Sunday, June 3, 2012

Why are there so many contradictions in the gospels?

Many people have sought to answer this question in so many ways but as expected it is never answered to the satisfaction of all. The apologist's deny any contradictions and are working hard to try to reconcile those contradictions; while the non-believers such as myself see these contradictions as proof that the gospel story cannot be trusted as historical or factual.

I've thought about this question for quite some time; and have come up with what I believe is a simple answer to why the synoptic gospels as well as the gospel according to John are so different from each other and disagree on the details regarding the life of Jesus. First and foremost is the fact that none of the gospels are first hand accounts of the events that they describe. Second, none of the authors of those gospels are actually the persons whose names are attached to the documents. Until about the mid second century the gospels were all recognized to be anonymous works, and their authors because of this till this day remain unknown.

If you take into consideration that the gospels were entirely based on oral traditions and not historical facts, but rather tales or shall we call them what they really are? Folktales. The online Mirriam Webster dictionary defines a folktale as': a characteristically anonymous, timeless, and placeless tale circulated orally among a people.' Our gospels definitely meet all of the criteria of a folktale as defined by Merriam Webster. 

One last thing to consider is that oral stories tend to change and evolve with the telling. As time goes by they are usually embellished to convey a certain teaching or in the case of the gospels; the many doctrines that have been derived from the many tales that they are composed of. If there are any historical facts in the gospel tales about Jesus it is almost certain that they have been greatly exaggerated as time has passed and are not the same tales that were being told in the beginning.

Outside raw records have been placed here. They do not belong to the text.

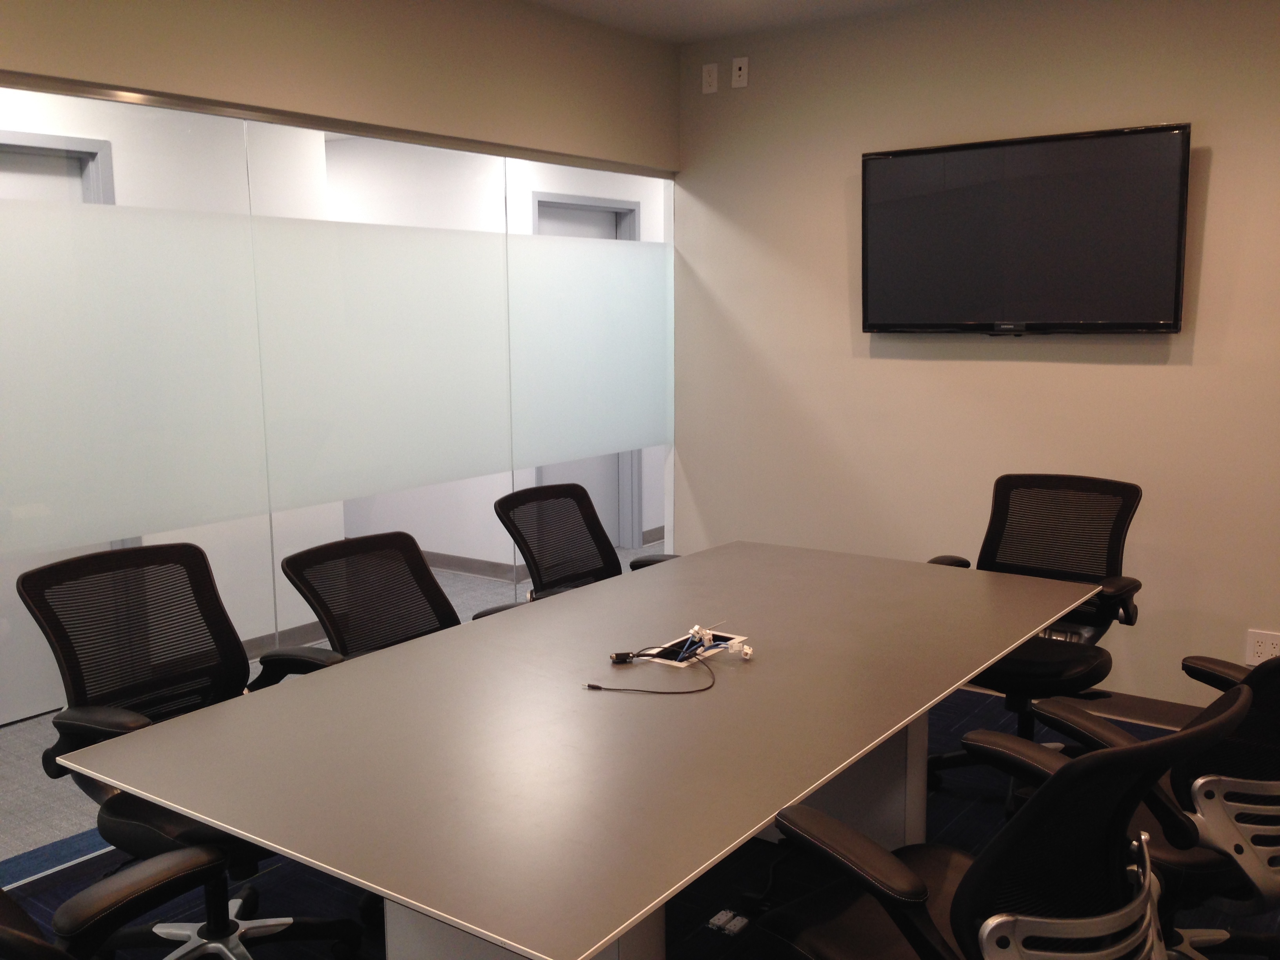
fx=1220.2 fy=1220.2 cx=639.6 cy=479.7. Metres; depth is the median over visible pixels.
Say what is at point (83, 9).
left wall
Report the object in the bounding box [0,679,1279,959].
floor
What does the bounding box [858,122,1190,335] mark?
television
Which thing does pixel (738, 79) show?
wall socket
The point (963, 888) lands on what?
office chair
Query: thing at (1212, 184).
right wall
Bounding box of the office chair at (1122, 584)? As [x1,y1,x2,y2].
[925,472,1147,806]
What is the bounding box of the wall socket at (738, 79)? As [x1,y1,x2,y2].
[730,56,749,88]
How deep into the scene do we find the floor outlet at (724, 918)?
2.92 m
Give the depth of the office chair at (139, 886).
1.79 m
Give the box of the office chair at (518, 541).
[492,482,674,602]
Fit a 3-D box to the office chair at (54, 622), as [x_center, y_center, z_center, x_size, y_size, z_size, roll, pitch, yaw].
[-0.962,0.648,2.678,0.696,0.936,0.686,6,10,36]
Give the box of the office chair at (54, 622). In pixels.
[16,540,366,959]
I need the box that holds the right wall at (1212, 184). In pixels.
[669,0,1279,722]
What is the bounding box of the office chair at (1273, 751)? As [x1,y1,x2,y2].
[1033,648,1279,959]
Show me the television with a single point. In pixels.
(960, 154)
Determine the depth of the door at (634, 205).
7.31 m
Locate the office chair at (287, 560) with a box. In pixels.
[274,530,527,660]
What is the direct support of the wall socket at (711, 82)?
attached to the right wall at (1212, 184)
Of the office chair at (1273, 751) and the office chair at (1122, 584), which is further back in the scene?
the office chair at (1122, 584)
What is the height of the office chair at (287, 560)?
0.881 m
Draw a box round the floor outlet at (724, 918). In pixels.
[707,908,749,936]
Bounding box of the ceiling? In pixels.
[523,0,960,43]
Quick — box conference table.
[56,538,1100,959]
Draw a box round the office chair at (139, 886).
[0,842,237,959]
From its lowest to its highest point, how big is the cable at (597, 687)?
0.027 m
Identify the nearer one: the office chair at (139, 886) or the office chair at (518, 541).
the office chair at (139, 886)
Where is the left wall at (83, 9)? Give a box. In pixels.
[1,0,683,171]
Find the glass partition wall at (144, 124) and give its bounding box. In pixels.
[0,76,673,869]
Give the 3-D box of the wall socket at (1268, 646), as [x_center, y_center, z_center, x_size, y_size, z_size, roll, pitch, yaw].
[2.074,0.559,4.040,0.127,0.118,0.010,6,10,36]
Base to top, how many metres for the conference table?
0.694 m
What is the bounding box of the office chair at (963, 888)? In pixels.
[754,682,1252,959]
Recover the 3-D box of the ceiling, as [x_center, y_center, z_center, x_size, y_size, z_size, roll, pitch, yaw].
[0.251,-1.398,1.750,6.651,0.114,7.806,6,10,36]
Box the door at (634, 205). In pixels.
[532,195,641,546]
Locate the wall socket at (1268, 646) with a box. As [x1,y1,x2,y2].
[1244,628,1279,664]
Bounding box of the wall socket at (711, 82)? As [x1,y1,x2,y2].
[701,62,718,93]
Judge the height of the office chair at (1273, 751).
0.905 m
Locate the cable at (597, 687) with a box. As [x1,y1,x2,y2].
[581,643,716,693]

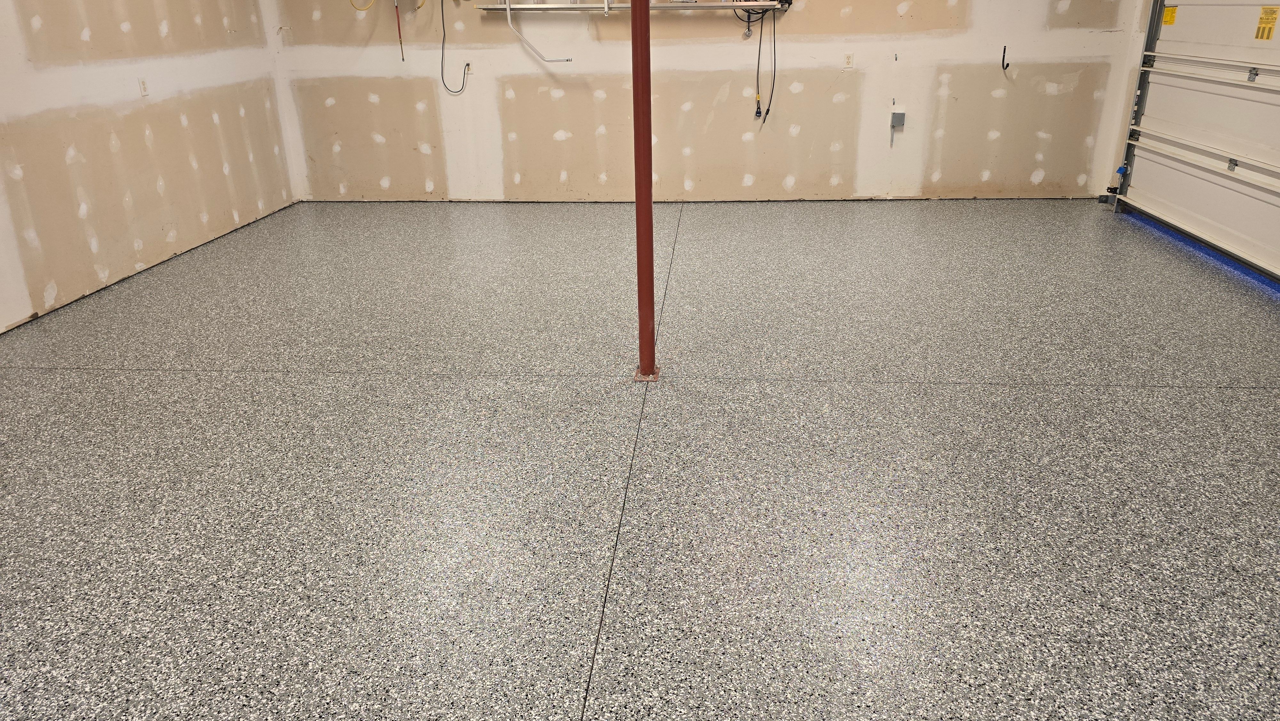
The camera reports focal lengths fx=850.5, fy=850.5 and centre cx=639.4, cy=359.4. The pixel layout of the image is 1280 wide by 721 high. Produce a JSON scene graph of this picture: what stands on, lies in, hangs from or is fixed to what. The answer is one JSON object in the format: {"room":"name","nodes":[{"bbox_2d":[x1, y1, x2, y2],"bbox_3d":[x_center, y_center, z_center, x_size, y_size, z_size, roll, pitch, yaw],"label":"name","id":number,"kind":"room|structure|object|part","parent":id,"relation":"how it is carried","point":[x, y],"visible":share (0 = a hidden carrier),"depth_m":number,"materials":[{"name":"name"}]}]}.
{"room":"garage","nodes":[
{"label":"garage","id":0,"kind":"room"},
{"bbox_2d":[0,0,299,346],"bbox_3d":[-3.049,-0.976,2.743,0.156,2.493,7.247,1,23,5],"label":"left wall","id":1,"kind":"structure","parent":0,"point":[149,188],"depth_m":4.59,"materials":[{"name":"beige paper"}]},
{"bbox_2d":[137,77,149,95],"bbox_3d":[-2.790,-1.538,4.789,0.010,0.106,0.069,1,23,5],"label":"wall outlet","id":2,"kind":"object","parent":1,"relation":"attached to","point":[144,88],"visible":0.99,"depth_m":4.78,"materials":[{"name":"white plastic"}]},
{"bbox_2d":[0,194,1279,720],"bbox_3d":[0.119,0.212,3.042,6.652,0.119,7.705,1,23,5],"label":"floor","id":3,"kind":"structure","parent":0,"point":[991,387],"depth_m":2.58,"materials":[{"name":"grey"}]},
{"bbox_2d":[630,0,656,378],"bbox_3d":[0.001,-0.971,2.849,0.178,2.252,0.179,1,23,5],"label":"support pole","id":4,"kind":"object","parent":3,"relation":"on","point":[649,207],"visible":0.94,"depth_m":2.98,"materials":[{"name":"red metal"}]},
{"bbox_2d":[256,0,1148,203],"bbox_3d":[0.321,-2.309,5.869,6.137,2.471,0.179,1,23,5],"label":"back wall","id":5,"kind":"structure","parent":0,"point":[890,44],"depth_m":5.97,"materials":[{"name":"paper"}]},
{"bbox_2d":[437,0,469,93],"bbox_3d":[-1.324,-2.264,6.011,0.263,0.728,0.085,1,23,5],"label":"black cable","id":6,"kind":"object","parent":5,"relation":"attached to","point":[468,65],"visible":0.98,"depth_m":6.07,"materials":[{"name":"black plastic"}]},
{"bbox_2d":[463,60,473,74],"bbox_3d":[-1.215,-2.063,6.013,0.070,0.109,0.010,1,23,5],"label":"wall outlet","id":7,"kind":"object","parent":5,"relation":"attached to","point":[470,69],"visible":0.81,"depth_m":6.01,"materials":[{"name":"white plastic"}]},
{"bbox_2d":[474,0,788,12],"bbox_3d":[-0.046,-2.472,5.631,2.115,0.318,0.364,1,23,5],"label":"wall shelf","id":8,"kind":"object","parent":5,"relation":"attached to","point":[598,5],"visible":0.95,"depth_m":5.62,"materials":[{"name":"white metal"}]},
{"bbox_2d":[500,0,572,62],"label":"metal rod","id":9,"kind":"object","parent":8,"relation":"hanging from","point":[508,8],"visible":0.99,"depth_m":5.89,"materials":[{"name":"white metal"}]},
{"bbox_2d":[743,1,777,126],"bbox_3d":[0.837,-2.050,5.832,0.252,0.852,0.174,1,23,5],"label":"black cable","id":10,"kind":"object","parent":8,"relation":"hanging from","point":[767,113],"visible":0.96,"depth_m":5.84,"materials":[{"name":"black plastic"}]},
{"bbox_2d":[842,51,854,68],"bbox_3d":[1.423,-2.041,5.798,0.069,0.113,0.009,1,23,5],"label":"wall outlet","id":11,"kind":"object","parent":5,"relation":"attached to","point":[848,58],"visible":0.98,"depth_m":5.79,"materials":[{"name":"white plastic"}]},
{"bbox_2d":[890,109,906,128],"bbox_3d":[1.789,-1.661,5.889,0.080,0.115,0.051,1,23,5],"label":"electrical box","id":12,"kind":"object","parent":5,"relation":"attached to","point":[901,115],"visible":0.99,"depth_m":5.87,"materials":[{"name":"grey metal"}]},
{"bbox_2d":[1000,45,1009,70],"bbox_3d":[2.470,-2.031,5.741,0.048,0.156,0.088,1,23,5],"label":"wall hook","id":13,"kind":"object","parent":5,"relation":"attached to","point":[1003,67],"visible":0.99,"depth_m":5.76,"materials":[{"name":"black metal"}]},
{"bbox_2d":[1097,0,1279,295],"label":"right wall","id":14,"kind":"structure","parent":0,"point":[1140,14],"depth_m":5.58,"materials":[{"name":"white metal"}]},
{"bbox_2d":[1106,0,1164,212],"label":"door track","id":15,"kind":"object","parent":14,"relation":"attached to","point":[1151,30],"visible":0.66,"depth_m":5.58,"materials":[{"name":"grey metal"}]},
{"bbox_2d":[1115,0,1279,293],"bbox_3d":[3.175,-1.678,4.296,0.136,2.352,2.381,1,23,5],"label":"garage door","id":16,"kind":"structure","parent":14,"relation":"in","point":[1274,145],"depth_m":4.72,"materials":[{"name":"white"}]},
{"bbox_2d":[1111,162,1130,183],"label":"door sensor","id":17,"kind":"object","parent":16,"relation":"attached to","point":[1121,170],"visible":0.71,"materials":[{"name":"blue plastic"}]},
{"bbox_2d":[1161,5,1177,24],"bbox_3d":[3.257,-2.115,5.235,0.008,0.100,0.126,1,23,5],"label":"yellow label","id":18,"kind":"object","parent":16,"relation":"attached to","point":[1172,12],"visible":0.92,"depth_m":5.22,"materials":[{"name":"yellow paper"}]},
{"bbox_2d":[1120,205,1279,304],"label":"door seal","id":19,"kind":"object","parent":16,"relation":"attached to","point":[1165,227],"visible":0.61,"depth_m":4.59,"materials":[{"name":"blue"}]},
{"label":"hinge","id":20,"kind":"part","parent":16,"relation":"part of","materials":[{"name":"metal"}]},
{"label":"hinge","id":21,"kind":"part","parent":16,"relation":"part of","materials":[{"name":"silver metal"}]},
{"bbox_2d":[1254,5,1279,39],"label":"sticker","id":22,"kind":"object","parent":16,"relation":"attached to","point":[1262,35],"visible":0.98,"depth_m":4.38,"materials":[{"name":"yellow paper"}]},
{"label":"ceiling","id":23,"kind":"structure","parent":0},
{"bbox_2d":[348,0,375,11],"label":"yellow cable","id":24,"kind":"object","parent":23,"relation":"hanging from","point":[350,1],"visible":0.95,"depth_m":5.97,"materials":[{"name":"yellow plastic"}]},
{"bbox_2d":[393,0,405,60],"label":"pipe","id":25,"kind":"object","parent":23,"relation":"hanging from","point":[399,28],"visible":0.95,"depth_m":6.27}
]}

I am pretty sure that what we have is the greatly exaggerated tales of the anonymous authors of those gospels.

This last fact is made evident from the various ways in which the tale is told by the various authors who are telling them. If we include the gospel of John among the synoptic gospels what we are really reading in them is four different tales told by four different authors and their interpretation of the oral traditions as they have received them. Taking this into consideration will help make sense out of why there are so many discrepancies in the tales about Jesus. 

The authors of the gospels are four different authors with four different tales to tell based on their own individual interpretation of the tales that they have received orally most likely from their family or friends. Out of these four tales the authors have all come up with their own doctrinal beliefs based on what they have learned and how they have learned it. If you study the New Testament carefully you will be able to see the various doctrines within the texts themselves. Even back then the church was divided on doctrinal matters regarding the end times, resurrection, the role of women in the church etc.

In closing I think that this simple idea about the gospels in particular can also be extended to the entire bible as a whole. It helps explain why we have so many contradictions in the scriptures and why they cannot be reconciled without going through some ridiculous mental gymnastics to try and make sense out of nonsense. Think of it as being similar to having four psychiatrists write on the same subject separately and then putting all of their works together into one book. This is what happened with the gospels and the bible as a whole, I am pretty sure that the various authors of the scriptures had no idea that one day all of their works would be put together with those of other writers both in agreement and at odds with their beliefs.


  1. I would argue that the bible does not qualify as a folk tale in that it is neither timeless nor placeless. However, I can see what you mean about oral histories. Everyone puts their own slant and morality on it. The commonality in pagan religions illustrate that.

  2. In the sense that it can't be accurately place in history in my opinion makes it timeless and placeless. It seems to me that the gospels have been inserted into history by its authors in an attempt to add some sort of historical veracity to the myths.

    1. I really don't feel it was that insidious. I don't think they set out to fool people, but more the story was accepted. I mean, as you pointed put, there were hundreds of years of oral history, I am sure lots of things were added over time. There is a certain truth to the saying: you know you invented your God when he hates the things you do.

    2. Yesterdays religions are today's myths. I believe that Christianity is nothing more than a myth that is based entirely on a misrepresentation of the Old Testament tales of a coming messiah, who actually was supposed to come for the Jews.

      Religious myths tend to build upon one another and as time passes and they are exposed to other cultures and beliefs those myths merge and expand with earlier myths that predated them. Christianity is heavily influenced by Judaism and Babylonian myths.